(Records from a dataset)
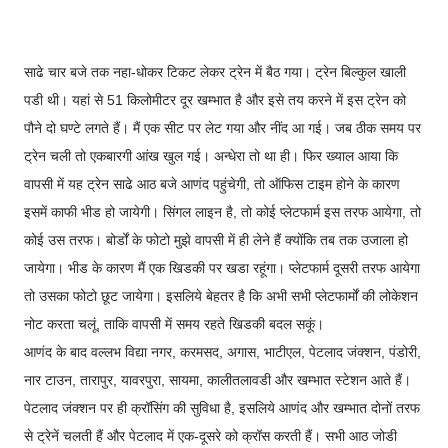
साढे चार बजे तक नहा-धोकर टिकट लेकर ट्रेन में बैठ गया। ट्रेन बिल्कुल खाली
पडी थी। यहां से 51 किलोमीटर दूर खम्भात है और इसे तय करने में इस ट्रेन को
पौने दो घण्टे लगते हैं। मैं एक सीट पर लेट गया और नींद आ गई। जब ठीक समय पर
ट्रेन चली तो एकबारगी आंख खुल गई। अन्धेरा तो था ही। फिर ख्याल आया कि
वापसी में यह ट्रेन साढे आठ बजे आणंद पहुंचेगी, तो ऑफिस टाइम होने के कारण
इसमें काफी भीड हो जायेगी। सिंगल लाइन है, तो कोई प्लेटफार्म इस तरफ आयेगा, तो
कोई उस तरफ। बोर्डों के फोटो मुझे वापसी में ही लेने हैं क्योंकि तब तक उजाला हो
जायेगा। भीड के कारण मैं एक खिडकी पर खडा रहूंगा। प्लेटफार्म दूसरी तरफ आयेगा
तो उसका फोटो छूट जायेगा। इसलिये बेहतर है कि अभी सभी प्लेटफार्मों की लोकेशन
नोट करता चलूं, ताकि वापसी में समय रहते खिडकी बदल सकूं।
आणंद के बाद वल्लभ विद्या नगर, करमसद, अगास, भाटीएल, पेटलाद जंक्शन, पंडोरी,
नार टाउन, तारापुर, यावरपुरा, सायमा, कालीतलावडी और खम्भात स्टेशन आते हैं।
पेटलाद जंक्शन पर ही क्रॉसिंग की सुविधा है, इसलिये आणंद और खम्भात दोनों तरफ
से ट्रेनें चलती हैं और पेटलाद में एक-दूसरे को क्रॉस करती हैं। सभी आठ जोडी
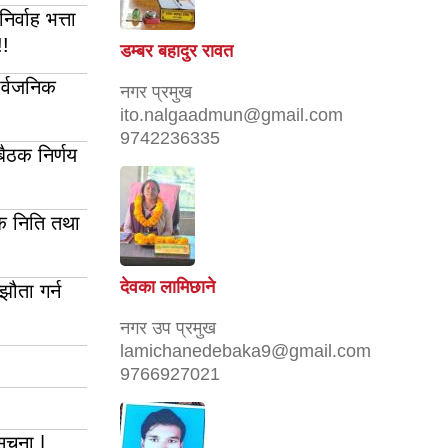
र्वाह भत्ता
!!
डम्बर बहादुर रावत
ार्वजनिक
नगर प्रमुख
ito.nalgaadmun@gmail.com
9742236335
ैठक निर्णय
क निति तथा
देवका लामिछाने
झौता गर्न
नगर उप प्रमुख
lamichanedebaka9@gmail.com
9766927021
ुचना |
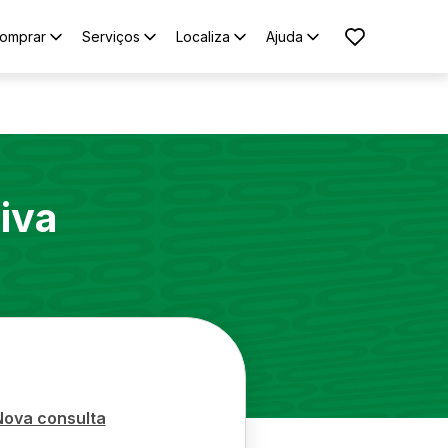
omprar
Serviços
Localiza
Ajuda
iva
Nova consulta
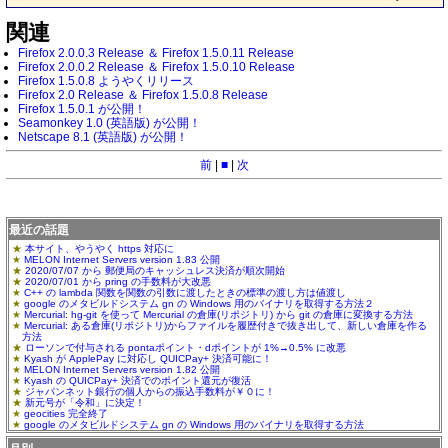
関連
Firefox 2.0.0.3 Release ＆ Firefox 1.5.0.11 Release
Firefox 2.0.0.2 Release ＆ Firefox 1.5.0.10 Release
Firefox 1.5.0.8 ようやくリリース
Firefox 2.0 Release ＆ Firefox 1.5.0.8 Release
Firefox 1.5.0.1 が公開！
Seamonkey 1.0 (英語版) が公開！
Netscape 8.1 (英語版) が公開！
前
|
■
|
次
最近の話題
本サイト、やうやく https 対応に
MELON Internet Servers version 1.83 公開
2020/07/07 から 郵便局のキャッシュレス決済が順次開始
2020/07/01 から pring の手数料が大改悪
C++ の lambda 関数を関数の引数に渡したときの標準の渡し方は値渡し
google のメタビルドシステム gn の Windows 用のバイナリを取得する方法２
Mercurial: hg-git を使って Mercurial の倉庫(リポジトリ) から git の倉庫に変換する方法
Mercurial: ある倉庫(リポジトリ)からファイルを履歴付きで抜き出して、新しい倉庫を作る
方法
ローソンで付与される pontaポイント・dポイントが 1%→0.5% に改悪
Kyash が ApplePay に対応し QUICPay+ 決済可能に！
MELON Internet Servers version 1.82 公開
Kyash の QUICPay+ 決済でのポイント還元が復活
ジャパンネット銀行の個人からの振込手数料が￥０に！
新元号が「令和」に決定！
geocities 完全終了
google のメタビルドシステム gn の Windows 用のバイナリを取得する方法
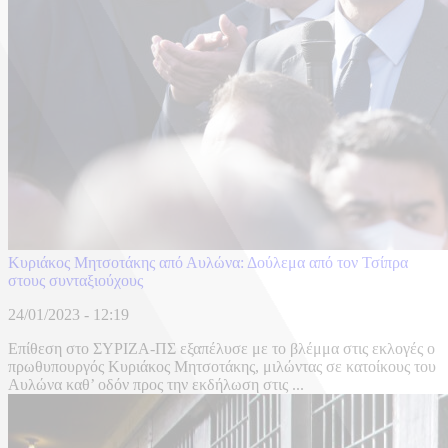
Κυριάκος Μητσοτάκης από Αυλώνα: Δούλεμα από τον Τσίπρα
στους συνταξιούχους
24/01/2023 - 12:19
Επίθεση στο ΣΥΡΙΖΑ-ΠΣ εξαπέλυσε με το βλέμμα στις εκλογές ο
πρωθυπουργός Κυριάκος Μητσοτάκης, μιλώντας σε κατοίκους του
Αυλώνα καθ’ οδόν προς την εκδήλωση στις ...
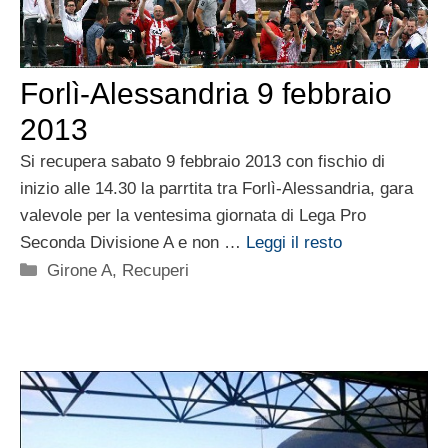
Forlì-Alessandria 9 febbraio
2013
Si recupera sabato 9 febbraio 2013 con fischio di
inizio alle 14.30 la parrtita tra Forlì-Alessandria, gara
valevole per la ventesima giornata di Lega Pro
Seconda Divisione A e non …
Leggi il resto
Categorie
Girone A
,
Recuperi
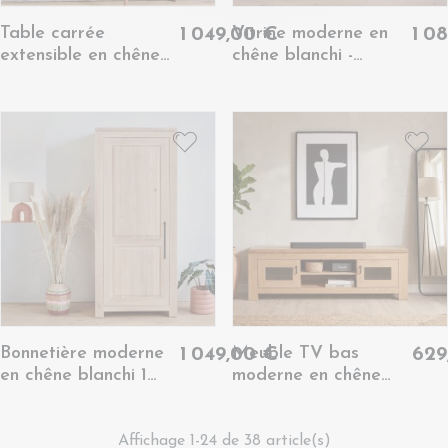
Table carrée
Vitrine moderne en
1 049,00 €
1 0
extensible en chêne
chêne blanchi -
blanchi L140/200 -
BOSTON
BOSTON
Bonnetière moderne
Meuble TV bas
1 049,00 €
629
en chêne blanchi 1
moderne en chêne
porte - BOSTON
clair 2 portes 2
niches - BOSTON
Affichage 1-24 de 38 article(s)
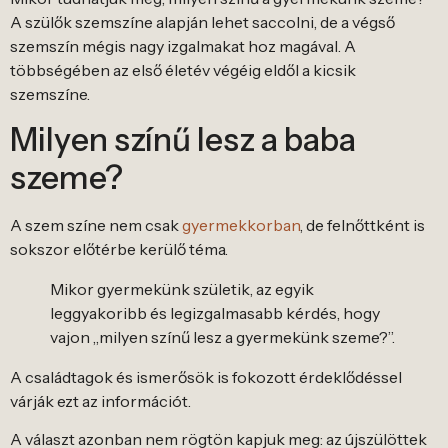
A szülők szemszíne alapján lehet saccolni, de a végső
szemszín mégis nagy izgalmakat hoz magával. A
többségében az első életév végéig eldől a kicsik
szemszíne.
Milyen színű lesz a baba
szeme?
A szem színe nem csak
gyermekkorban
, de felnőttként is
sokszor előtérbe kerülő téma.
Mikor gyermekünk születik, az egyik
leggyakoribb és legizgalmasabb kérdés, hogy
vajon „milyen színű lesz a gyermekünk szeme?”.
A családtagok és ismerősök is fokozott érdeklődéssel
várják ezt az információt.
A választ azonban nem rögtön kapjuk meg: az újszülöttek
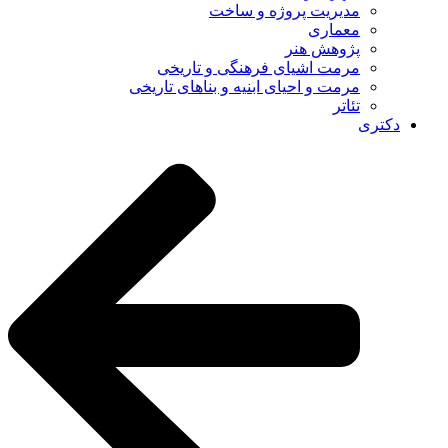
مدیریت پروژه و ساخت
معماری
پژوهش هنر
مرمت اشیای فرهنگی و تاریخی
مرمت و احیای ابنیه و بناهای تاریخی
تئاتر
دکتری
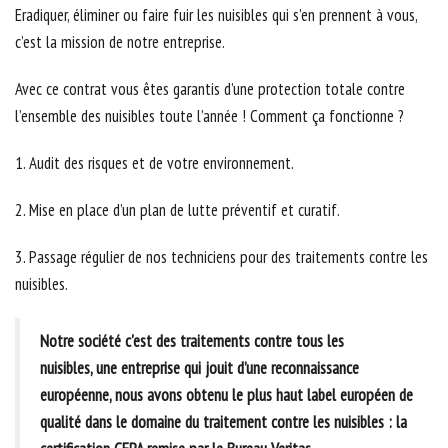
Eradiquer, éliminer ou faire fuir les nuisibles qui s’en prennent à vous,
c’est la mission de notre entreprise.
Avec ce contrat vous êtes garantis d’une protection totale contre
l’ensemble des nuisibles toute l’année ! Comment ça fonctionne ?
1. Audit des risques et de votre environnement.
2. Mise en place d’un plan de lutte préventif et curatif.
3. Passage régulier de nos techniciens pour des traitements contre les
nuisibles.
Notre société c'est des traitements contre tous les
nuisibles, une entreprise qui jouit d’une reconnaissance
européenne, nous avons obtenu le plus haut label européen de
qualité dans le domaine du traitement contre les nuisibles : la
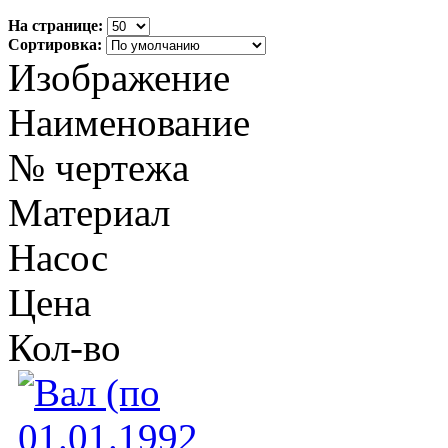
На странице:
Сортировка:
Изображение
Наименование
№ чертежа
Материал
Насос
Цена
Кол-во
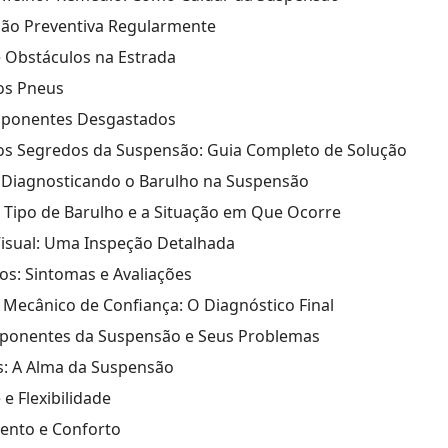
ão Preventiva Regularmente
e Obstáculos na Estrada
os Pneus
mponentes Desgastados
s Segredos da Suspensão: Guia Completo de Solução
 Diagnosticando o Barulho na Suspensão
 o Tipo de Barulho e a Situação em Que Ocorre
 Visual: Uma Inspeção Detalhada
cos: Sintomas e Avaliações
 Mecânico de Confiança: O Diagnóstico Final
mponentes da Suspensão e Seus Problemas
: A Alma da Suspensão
e Flexibilidade
ento e Conforto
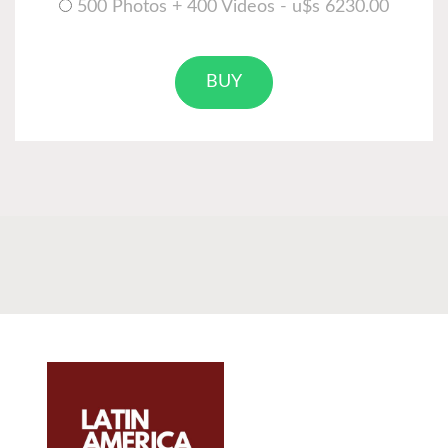
500 Photos + 400 Videos - u$s 6230.00
BUY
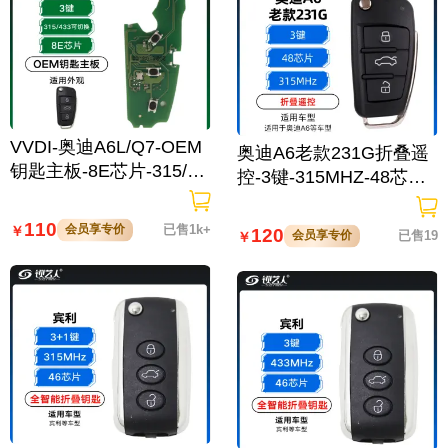
VVDI-奥迪A6L/Q7-OEM
奥迪A6老款231G折叠遥
钥匙主板-8E芯片-315/43
控-3键-315MHZ-48芯片
3MHz频率可切换
通用大嘴A4
110
会员享专价
已售1k+
￥
120
会员享专价
已售19
￥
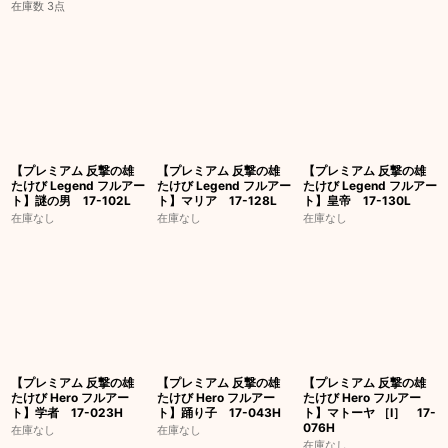
在庫数 3点
【プレミアム 反撃の雄
【プレミアム 反撃の雄
【プレミアム 反撃の雄
たけび Legend フルアー
たけび Legend フルアー
たけび Legend フルアー
ト】謎の男 17-102L
ト】マリア 17-128L
ト】皇帝 17-130L
在庫なし
在庫なし
在庫なし
【プレミアム 反撃の雄
【プレミアム 反撃の雄
【プレミアム 反撃の雄
たけび Hero フルアー
たけび Hero フルアー
たけび Hero フルアー
ト】学者 17-023H
ト】踊り子 17-043H
ト】マトーヤ ［I］ 17-
076H
在庫なし
在庫なし
在庫なし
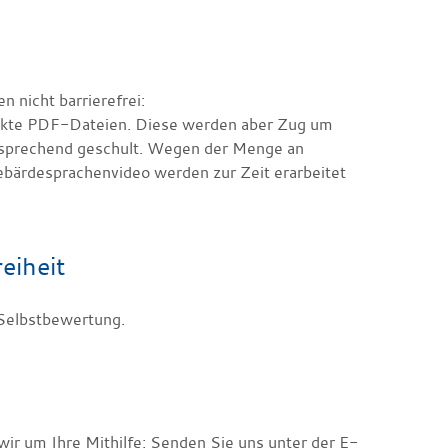
 nicht barrierefrei:
rlinkte PDF-Dateien. Diese werden aber Zug um
ntsprechend geschult. Wegen der Menge an
Gebärdesprachenvideo werden zur Zeit erarbeitet
eiheit
 Selbstbewertung.
wir um Ihre Mithilfe: Senden Sie uns unter der E-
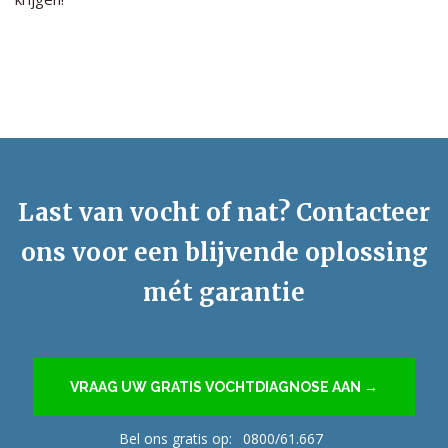
Last van vocht of nat? Contacteer
ons voor een blijvende oplossing
mét garantie
VRAAG UW GRATIS VOCHTDIAGNOSE AAN →
Bel ons gratis op:
0800/61.667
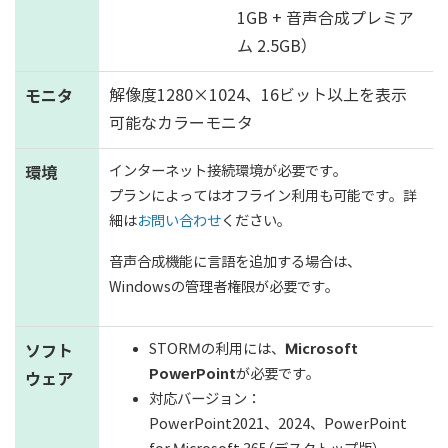
1GB + 音声合成プレミア
ム 2.5GB）
モニタ
解像度1280×1024、16ビット以上を表示
可能なカラーモニタ
インターネット接続環境が必要です。
環境
プランによってはオフライン利用も可能です。詳
細は
お問い合わせ
ください。
音声合成機能に言語を追加する場合は、
Windowsの管理者権限が必要です。
STORMの利用には、
Microsoft
ソフト
PowerPoint
が必要です。
ウェア
対応バージョン：
PowerPoint2021、2024、PowerPoint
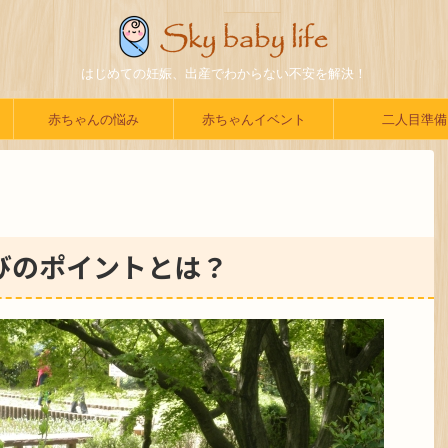
はじめての妊娠、出産でわからない不安を解決！
赤ちゃんの悩み
赤ちゃんイベント
二人目準備
びのポイントとは？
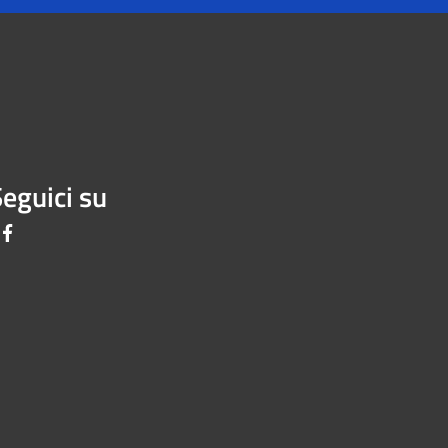
eguici su
Facebook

--- WORK TASK ---
Starting at the line that holds "インターネット接続環境が必要です。", retype every line through the end of the data, both ends included. Pictures stay out of the copy.

--- TASK ANSWER ---
インターネット接続環境が必要です。
環境
プランによってはオフライン利用も可能です。詳
細は
お問い合わせ
ください。
音声合成機能に言語を追加する場合は、
Windowsの管理者権限が必要です。
STORMの利用には、
Microsoft
ソフト
PowerPoint
が必要です。
ウェア
対応バージョン：
PowerPoint2021、2024、PowerPoint
はじめての妊娠、出産でわからない不安を解決！
赤ちゃんの悩み
赤ちゃんイベント
二人目準備
びのポイントとは？
eguici su
Facebook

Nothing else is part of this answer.